If there were a shred of evidence in the record indicating that the various surveilling agents other than Kennedy, who did not testify, had ever seen Thomas, or that Agent Kennedy, who had seen "Thomas" come in or out of 1319 West 68th Street, had given Ozment and Herring or the agents accompanying them a description of Thomas, and the agents had relied, in addition to the facts testified to, upon such knowledge, we might have a very different case; but there is no such evidence. I find no significance in the use of the name "Mr. Thomas" here and elsewhere in the tesitmony. So far as the record shows, all that the agents knew on the basis of which they used the name before the search, if they did then use it, is that the Post Office Department said that someone named Thomas lived at the house. I think that it can fairly be inferred from the record that the testifying agents, who knew who Thomas was and what he looked like when they testified, because he was charged and sitting in the courtroom, used the name as a shorthand expression. The government had the burden of proof, United States v. Cleaver, 9 Cir., 1968, 402 F.2d 148, 151; it has not sustained that burden.

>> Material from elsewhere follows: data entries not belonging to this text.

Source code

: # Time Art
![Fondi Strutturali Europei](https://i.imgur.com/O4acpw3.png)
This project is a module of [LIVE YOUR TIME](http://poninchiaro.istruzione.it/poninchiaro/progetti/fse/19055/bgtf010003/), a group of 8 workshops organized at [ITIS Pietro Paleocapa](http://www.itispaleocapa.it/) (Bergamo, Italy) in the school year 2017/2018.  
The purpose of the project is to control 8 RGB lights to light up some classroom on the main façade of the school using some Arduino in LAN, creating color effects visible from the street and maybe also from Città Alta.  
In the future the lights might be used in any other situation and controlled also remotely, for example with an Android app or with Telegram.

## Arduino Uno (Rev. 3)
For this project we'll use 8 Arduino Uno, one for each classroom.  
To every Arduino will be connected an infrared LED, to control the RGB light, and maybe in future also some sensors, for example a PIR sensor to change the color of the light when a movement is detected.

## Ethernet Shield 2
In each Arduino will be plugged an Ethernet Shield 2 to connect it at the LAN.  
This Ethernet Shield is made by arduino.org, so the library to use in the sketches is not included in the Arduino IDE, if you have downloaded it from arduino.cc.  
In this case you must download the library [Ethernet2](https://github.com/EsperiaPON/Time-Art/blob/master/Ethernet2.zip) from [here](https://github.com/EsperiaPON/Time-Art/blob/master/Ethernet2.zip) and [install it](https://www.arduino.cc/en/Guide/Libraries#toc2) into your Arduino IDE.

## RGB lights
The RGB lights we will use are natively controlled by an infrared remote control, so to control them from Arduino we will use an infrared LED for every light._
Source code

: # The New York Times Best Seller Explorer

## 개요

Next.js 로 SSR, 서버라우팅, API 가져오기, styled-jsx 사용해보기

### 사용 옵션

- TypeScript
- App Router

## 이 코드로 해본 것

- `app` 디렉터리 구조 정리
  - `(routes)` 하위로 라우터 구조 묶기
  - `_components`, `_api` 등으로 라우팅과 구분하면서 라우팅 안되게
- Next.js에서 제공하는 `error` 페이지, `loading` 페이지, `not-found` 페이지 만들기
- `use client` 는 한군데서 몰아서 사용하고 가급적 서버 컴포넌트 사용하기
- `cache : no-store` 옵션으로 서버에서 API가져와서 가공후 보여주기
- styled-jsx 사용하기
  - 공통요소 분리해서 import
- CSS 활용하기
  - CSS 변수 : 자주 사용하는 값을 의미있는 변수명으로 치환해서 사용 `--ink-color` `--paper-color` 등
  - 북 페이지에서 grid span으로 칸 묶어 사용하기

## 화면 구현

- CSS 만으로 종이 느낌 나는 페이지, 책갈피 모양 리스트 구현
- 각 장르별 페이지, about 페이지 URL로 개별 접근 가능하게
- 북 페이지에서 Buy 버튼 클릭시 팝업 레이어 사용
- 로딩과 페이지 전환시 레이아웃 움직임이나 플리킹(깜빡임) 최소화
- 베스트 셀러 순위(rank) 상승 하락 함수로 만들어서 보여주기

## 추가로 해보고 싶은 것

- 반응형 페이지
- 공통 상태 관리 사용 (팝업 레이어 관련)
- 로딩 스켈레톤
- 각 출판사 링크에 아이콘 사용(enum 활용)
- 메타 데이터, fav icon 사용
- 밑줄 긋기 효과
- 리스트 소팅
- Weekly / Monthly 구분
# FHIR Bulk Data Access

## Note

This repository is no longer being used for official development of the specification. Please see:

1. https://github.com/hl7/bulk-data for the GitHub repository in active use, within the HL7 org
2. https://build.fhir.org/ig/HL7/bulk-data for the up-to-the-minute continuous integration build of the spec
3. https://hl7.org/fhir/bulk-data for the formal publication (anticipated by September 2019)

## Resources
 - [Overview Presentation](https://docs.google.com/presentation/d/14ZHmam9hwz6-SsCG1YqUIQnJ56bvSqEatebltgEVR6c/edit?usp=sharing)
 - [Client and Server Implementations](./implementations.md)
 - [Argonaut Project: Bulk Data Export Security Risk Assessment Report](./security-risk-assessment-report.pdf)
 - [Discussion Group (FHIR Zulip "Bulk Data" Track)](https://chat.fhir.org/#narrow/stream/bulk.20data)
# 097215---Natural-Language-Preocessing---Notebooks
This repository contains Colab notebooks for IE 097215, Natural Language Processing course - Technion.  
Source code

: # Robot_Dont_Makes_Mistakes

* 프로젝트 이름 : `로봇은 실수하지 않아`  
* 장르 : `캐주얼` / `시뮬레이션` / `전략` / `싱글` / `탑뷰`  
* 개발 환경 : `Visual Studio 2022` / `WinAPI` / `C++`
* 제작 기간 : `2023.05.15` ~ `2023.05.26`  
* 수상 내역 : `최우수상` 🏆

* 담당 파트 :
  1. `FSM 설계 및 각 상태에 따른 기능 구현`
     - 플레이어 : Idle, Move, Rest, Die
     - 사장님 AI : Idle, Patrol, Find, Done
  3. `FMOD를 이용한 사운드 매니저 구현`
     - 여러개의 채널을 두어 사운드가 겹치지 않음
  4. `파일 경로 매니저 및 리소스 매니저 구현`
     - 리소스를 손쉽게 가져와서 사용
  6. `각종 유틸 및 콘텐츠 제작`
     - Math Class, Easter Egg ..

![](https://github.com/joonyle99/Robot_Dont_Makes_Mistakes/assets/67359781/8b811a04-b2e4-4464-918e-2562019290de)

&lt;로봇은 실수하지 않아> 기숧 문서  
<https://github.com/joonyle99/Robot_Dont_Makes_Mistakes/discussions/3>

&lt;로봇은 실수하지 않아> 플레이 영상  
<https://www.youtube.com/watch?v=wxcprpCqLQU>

So far as the agents knew, the man whom they saw come out of the house could have been a casual visitor, a repairman, a burglar, or what have you. I do not think that is enough to give them probable cause. In what I think is a comparable case, Judges Barnes, Jertberg and McNichols didn't think it was enough either. See Mangaser v. United States, 9 Cir., 1964, 335 F.2d 971, 974:


"The officers had probable cause to believe that an offense had been committed, but that is not enough. They had no probable cause to believe that these appellants had committed it."


However, because the case was quite informally tried, I would not order dismissal.


I would reverse and remand for a new trial.



Agent Henry testified that on the 28th he met McCallon, "as I had done on previous occasions, for the purpose of purchasing heroin, and asked him if it would be possible * * * to purchase an ounce of heroin. He told me it would be possible. I asked him how much * * * He said, `The same as last time' and that amount was $325.00 * * * He told me that — like the previous purchase of Exhibit 3 the week before, that * * * he was going to travel to his source and he wanted to take the money * * *." This was objected to as hearsay. The court finally ruled: "This objection to that conversation is sustained, between McCallon and the witness, and I'll disregard it. * * *" Thus the only evidence admitted about the April 23 transaction is that set out in the text of my opinion, including that in the affidavit for the search warrant, quotedinfra. If the agents who made the search knew about the foregoing conversation, there is nothing in the record to show it.